▶ _Your assignment_: Filter the entries below down to every line that contains the string "Cyril", and copy those lines without changes.

_ _ _

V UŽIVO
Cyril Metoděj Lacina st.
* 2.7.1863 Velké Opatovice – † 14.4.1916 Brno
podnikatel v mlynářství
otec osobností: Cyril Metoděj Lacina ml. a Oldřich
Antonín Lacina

_ _ _

▶ _Completed exercise_:
Cyril Metoděj Lacina st.
otec osobností: Cyril Metoděj Lacina ml. a Oldřich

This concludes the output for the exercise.